Va anche rilevata l’ignoranza degli sceneggiatori in merito alla reale geografia inglese: l’Inghilterra sarà anche il Piccolo Scoglio Orgoglioso cantato dai poeti, ma è difficile accettare che eserciti di fanti o anche squadroni di cavalieri la possano percorrere da sud a nord, e viceversa, in pochi giorni.

Lungo da morire, improponibile, indigesto, indubbiamente girato in vecchio stile ma nel senso peggiore che si può dare al termine: in un torpido deja vu, mi sono sentito trasportare indietro di trentacinque anni per assistere a due insulsi film dell’epoca, co-produzioni tra Italia, Francia e Romania, I Daci e La Colonna di Traiano, glorificazioni, a uso di non si sa chi, delle gesta del re Decebalo contro le legioni Romane, film nati quando il genere “polpettone” era agonizzante se non defunto.

Stesso poverismo d’accatto, stesso infimo pressappochismo, stessi toni da recita scolastica. Il capo dei Sassoni si comporta come un barbaro da operetta, che mugugna frasi identiche a quelle del suo collega nel vecchio libro Roman Go Home, divertente satira sulla fine del dominio romano in Britannia. Chi dovrebbe ridere davanti alla battuta che rivolge a uno dei suoi guerrieri che sta violentando una delle prigioniere: “Non mischiate il nostro sangue con il loro”? Con una spintarella sull’acceleratore ne sarebbe potuto venir fuori un esercizio sulle invasioni sassoni degno di Monty Python.

Lancillotto, Ginevra e Artù con aria perplessa
Lancillotto, Ginevra e Artù con aria perplessa

Merlino, da altri descritto come “un astuto politicante”, è un personaggio solo vagamente abbozzato, che entra in scena troppe poche volte per poter essere delineato, oltre che dell’aura di magia alla quale siamo abituati è privo del benché minimo carisma.

Che dire della decantata Ginevra in abiti succinti? Beh, non sono neanche così succinti da suscitare palpiti golosi, e comunque l’onnipresente pelle blu le sta malissimo, sembra la puffetta guerriera.

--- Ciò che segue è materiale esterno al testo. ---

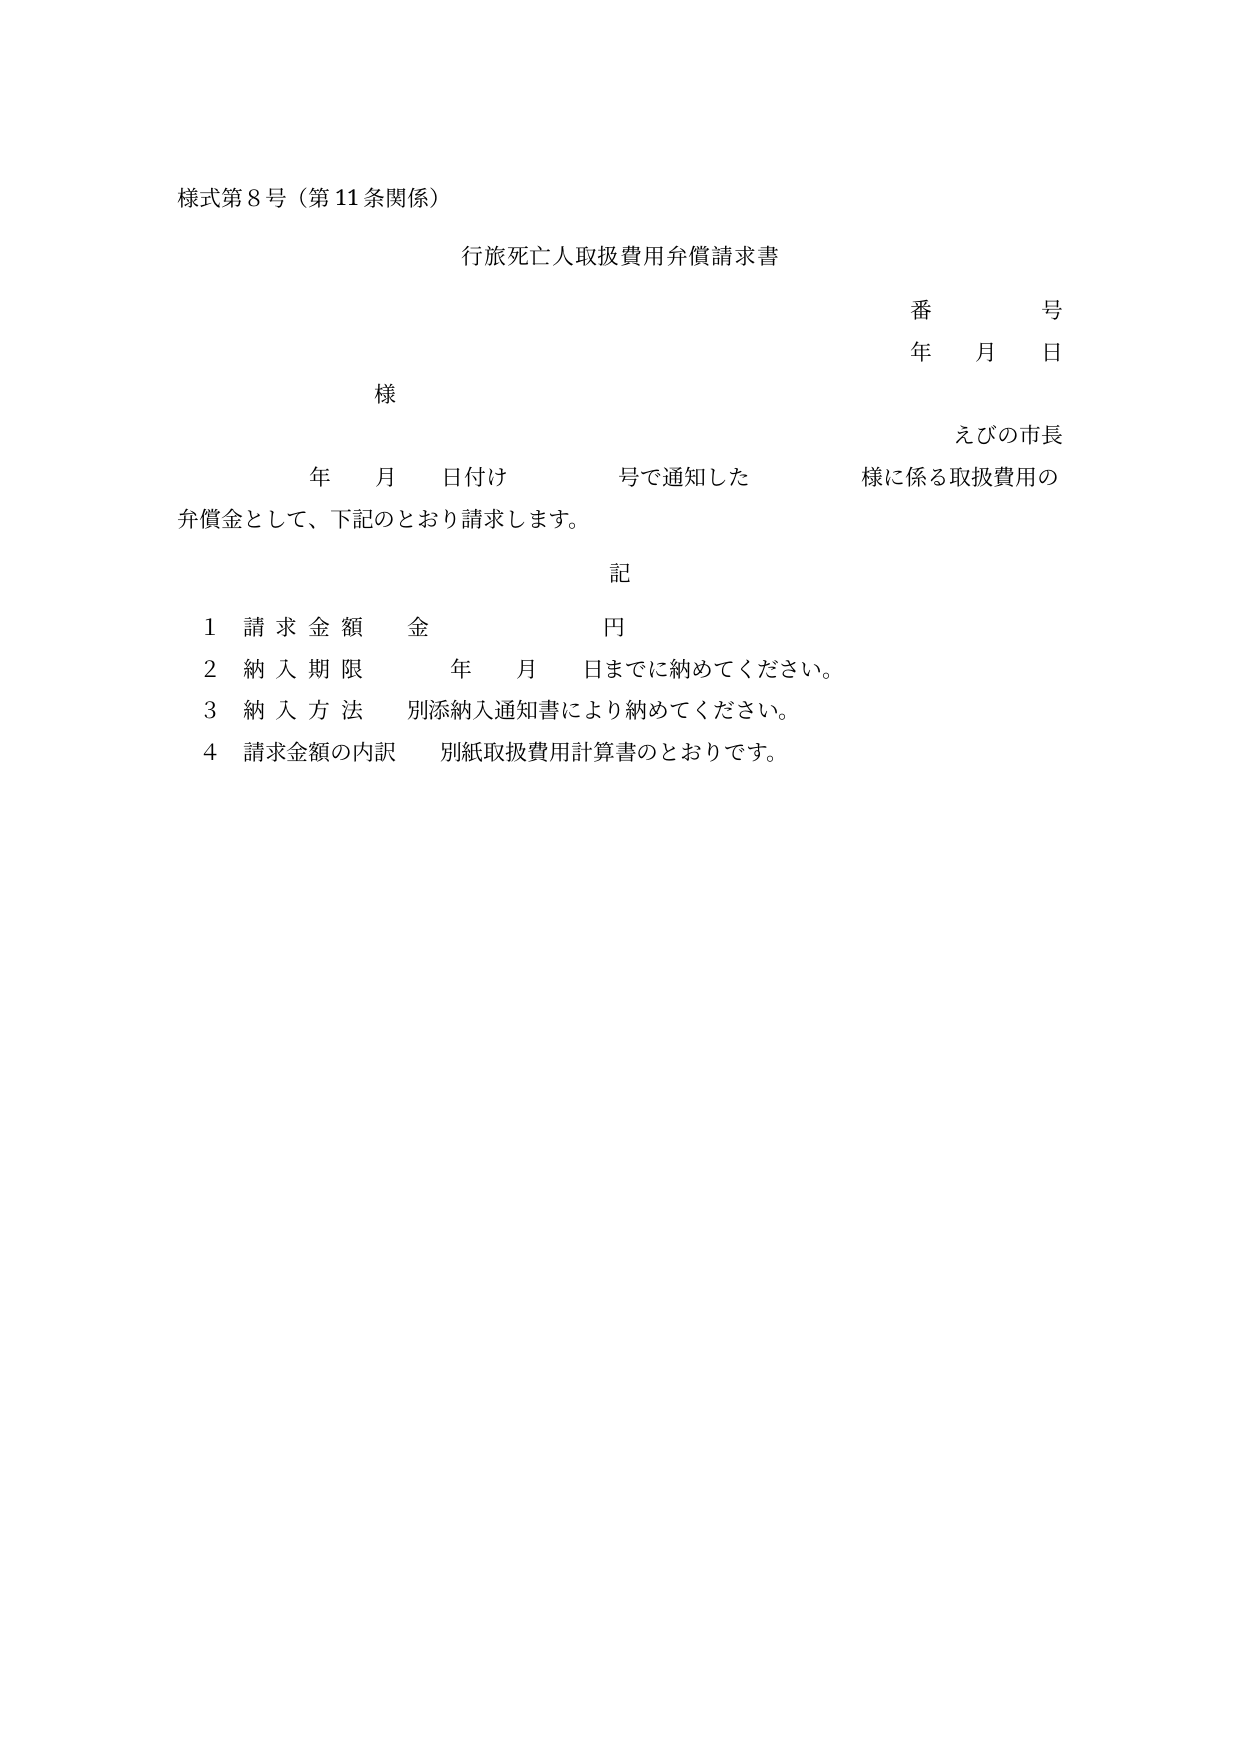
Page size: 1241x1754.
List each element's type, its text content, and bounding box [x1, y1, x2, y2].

text ２ 納入期限 年 月 日までに納めてください。 [177, 647, 1063, 688]
text ４ 請求金額の内訳 別紙取扱費用計算書のとおりです。 [177, 730, 1063, 772]
text 記 [177, 551, 1063, 593]
text 行旅死亡人取扱費用弁償請求書 [177, 234, 1063, 276]
text えびの市長 [177, 413, 1063, 455]
text 様式第８号（第11条関係） [177, 184, 1063, 209]
text 様 [177, 372, 1063, 413]
text １ 請求金額 金 円 [177, 605, 1063, 647]
text 番 号 [177, 288, 1063, 330]
text ３ 納入方法 別添納入通知書により納めてください。 [177, 688, 1063, 730]
text 年 月 日付け 号で通知した 様に係る取扱費用の弁償金として、下記のとおり請求します。 [177, 455, 1063, 538]
text 年 月 日 [177, 330, 1063, 372]
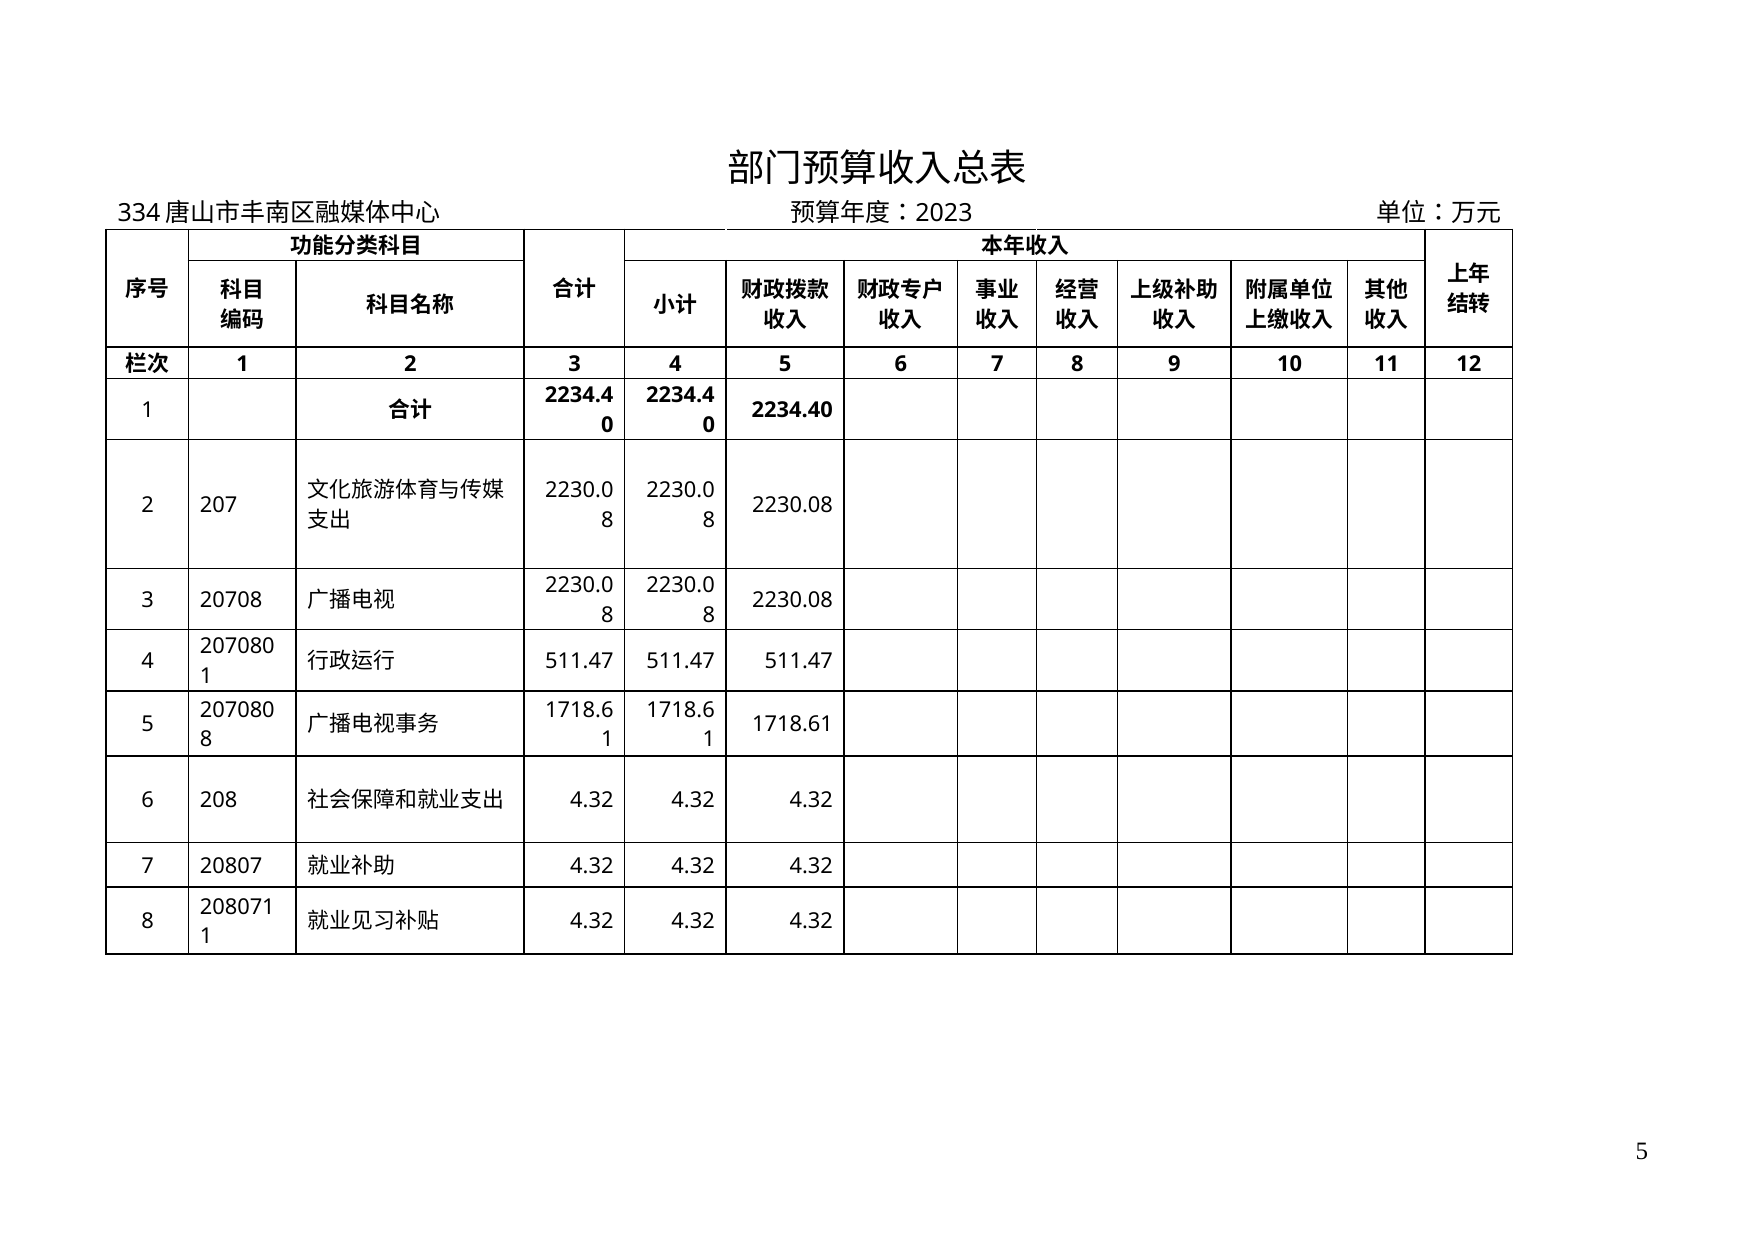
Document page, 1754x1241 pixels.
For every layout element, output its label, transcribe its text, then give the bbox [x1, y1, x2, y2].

table_cell 4.32 [727, 757, 843, 842]
table_cell 6 [845, 348, 957, 378]
table_cell [1348, 888, 1424, 953]
table_cell [1118, 692, 1230, 755]
table_cell 4.32 [525, 843, 624, 886]
table_cell [1232, 379, 1347, 439]
table_cell [1037, 630, 1117, 690]
table_cell 社会保障和就业支出 [297, 757, 523, 842]
table_cell [1426, 440, 1512, 568]
table_cell 4.32 [727, 843, 843, 886]
table_header 单位：万元 [1037, 195, 1512, 228]
table_cell [1426, 888, 1512, 953]
table_cell [845, 757, 957, 842]
table_cell [1037, 888, 1117, 953]
table_cell 7 [107, 843, 188, 886]
table_cell 本年收入 [625, 230, 1424, 260]
table_cell 1718.61 [727, 692, 843, 755]
table_cell 2230.08 [727, 440, 843, 568]
table_cell 4.32 [625, 843, 725, 886]
table_cell 2230.08 [727, 569, 843, 629]
table_cell [1118, 888, 1230, 953]
table_cell 511.47 [525, 630, 624, 690]
table_cell 3 [525, 348, 624, 378]
table_cell 2070808 [189, 692, 295, 755]
table_cell [1037, 379, 1117, 439]
table_cell [1232, 757, 1347, 842]
table_cell 序号 [107, 230, 188, 346]
table_cell 4.32 [625, 888, 725, 953]
table_cell 207 [189, 440, 295, 568]
table_cell [958, 440, 1036, 568]
table_cell [1118, 569, 1230, 629]
table_cell 2234.40 [525, 379, 624, 439]
table_cell [1037, 440, 1117, 568]
table_cell [1348, 630, 1424, 690]
table_cell [1232, 888, 1347, 953]
table_cell [1232, 843, 1347, 886]
table_cell [1426, 692, 1512, 755]
table_cell 7 [958, 348, 1036, 378]
table_cell 2234.40 [625, 379, 725, 439]
table_cell [1232, 692, 1347, 755]
table_cell 20807 [189, 843, 295, 886]
table_cell 行政运行 [297, 630, 523, 690]
text 部门预算收入总表 [106, 142, 1648, 193]
table_cell 11 [1348, 348, 1424, 378]
table_cell 附属单位上缴收入 [1232, 261, 1347, 346]
table_cell [845, 692, 957, 755]
table_cell [845, 379, 957, 439]
table_cell 5 [107, 692, 188, 755]
table_cell 科目名称 [297, 261, 523, 346]
table_cell [1348, 379, 1424, 439]
table_cell [1118, 440, 1230, 568]
table_cell [845, 569, 957, 629]
table_cell 4.32 [525, 888, 624, 953]
table_cell 511.47 [625, 630, 725, 690]
table_cell 小计 [625, 261, 725, 346]
table_cell 10 [1232, 348, 1347, 378]
table_cell 8 [107, 888, 188, 953]
table_cell [1118, 843, 1230, 886]
table_cell 事业收入 [958, 261, 1036, 346]
table_cell 科目 编码 [189, 261, 295, 346]
table_cell [1037, 569, 1117, 629]
table_cell 就业见习补贴 [297, 888, 523, 953]
table_cell 1718.61 [525, 692, 624, 755]
table_cell 其他收入 [1348, 261, 1424, 346]
table_cell [845, 888, 957, 953]
table_cell [1426, 379, 1512, 439]
table_cell 1 [107, 379, 188, 439]
table_cell 12 [1426, 348, 1512, 378]
table_cell 2230.08 [525, 569, 624, 629]
table_cell 4 [625, 348, 725, 378]
table_cell [958, 692, 1036, 755]
table_cell 2230.08 [525, 440, 624, 568]
table_cell [1232, 569, 1347, 629]
table_cell 2230.08 [625, 440, 725, 568]
table_cell 4.32 [525, 757, 624, 842]
table_cell 财政专户 收入 [845, 261, 957, 346]
table_cell [189, 379, 295, 439]
table_cell 经营收入 [1037, 261, 1117, 346]
table_cell 208 [189, 757, 295, 842]
table_header 334唐山市丰南区融媒体中心 [107, 195, 725, 228]
table_cell [1348, 692, 1424, 755]
table_header 预算年度：2023 [727, 195, 1036, 228]
table_cell [845, 843, 957, 886]
table_cell [1037, 757, 1117, 842]
table_cell 就业补助 [297, 843, 523, 886]
table_cell 1718.61 [625, 692, 725, 755]
table_cell 2 [107, 440, 188, 568]
table_cell 2234.40 [727, 379, 843, 439]
table_cell [845, 440, 957, 568]
table_cell 4 [107, 630, 188, 690]
table_cell [1118, 630, 1230, 690]
table_cell 广播电视 [297, 569, 523, 629]
table_cell 2 [297, 348, 523, 378]
table_cell 栏次 [107, 348, 188, 378]
table_cell 4.32 [727, 888, 843, 953]
table_cell [845, 630, 957, 690]
table_cell 20708 [189, 569, 295, 629]
table_cell [1426, 630, 1512, 690]
table_cell 3 [107, 569, 188, 629]
table_cell 文化旅游体育与传媒支出 [297, 440, 523, 568]
table_cell 合计 [525, 230, 624, 346]
table_cell [958, 630, 1036, 690]
table_cell [1426, 757, 1512, 842]
table_cell [1232, 440, 1347, 568]
table_cell [1348, 757, 1424, 842]
table_cell [958, 843, 1036, 886]
table_cell 财政拨款 收入 [727, 261, 843, 346]
table_cell 511.47 [727, 630, 843, 690]
table_cell [1348, 843, 1424, 886]
table_cell 1 [189, 348, 295, 378]
table_cell 合计 [297, 379, 523, 439]
table_cell 功能分类科目 [189, 230, 523, 260]
table_cell [958, 757, 1036, 842]
table_cell 广播电视事务 [297, 692, 523, 755]
table_cell [958, 379, 1036, 439]
table_cell 9 [1118, 348, 1230, 378]
table_cell [958, 569, 1036, 629]
table_cell [958, 888, 1036, 953]
table_cell [1037, 692, 1117, 755]
table_cell 2080711 [189, 888, 295, 953]
table_cell [1426, 569, 1512, 629]
table_cell 8 [1037, 348, 1117, 378]
table_cell 6 [107, 757, 188, 842]
table_cell 2230.08 [625, 569, 725, 629]
table_cell [1118, 379, 1230, 439]
table_cell [1348, 440, 1424, 568]
table_cell 上年结转 [1426, 230, 1512, 346]
table_cell 2070801 [189, 630, 295, 690]
table_cell 上级补助收入 [1118, 261, 1230, 346]
table_cell [1426, 843, 1512, 886]
table_cell 5 [727, 348, 843, 378]
table_cell [1037, 843, 1117, 886]
table_cell [1232, 630, 1347, 690]
table_cell [1118, 757, 1230, 842]
table_cell [1348, 569, 1424, 629]
table_cell 4.32 [625, 757, 725, 842]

Lancillotto è ben lontano dalla figura dilaniata tra amicizia e stima per il suo Re e amore per la donna del suo Re che conosciamo, ma sembra piuttosto un eroe malgré soi che ricorda fin troppo il personaggio interpretato da Robert Vaughn in I Magnifici Sette, film fin troppo saccheggiato da King Arthur.

Giudizio una stellina, ma voi fate conto che io non ce l’abbia messa. Un ultimo appunto: la libertà di rappresentazione è, purtroppo, anche ciò che permette a un regista presuntuoso e incapace come Antoine Fuqua di citare, malissimo, l’Alexander Nevski di Eisenstein.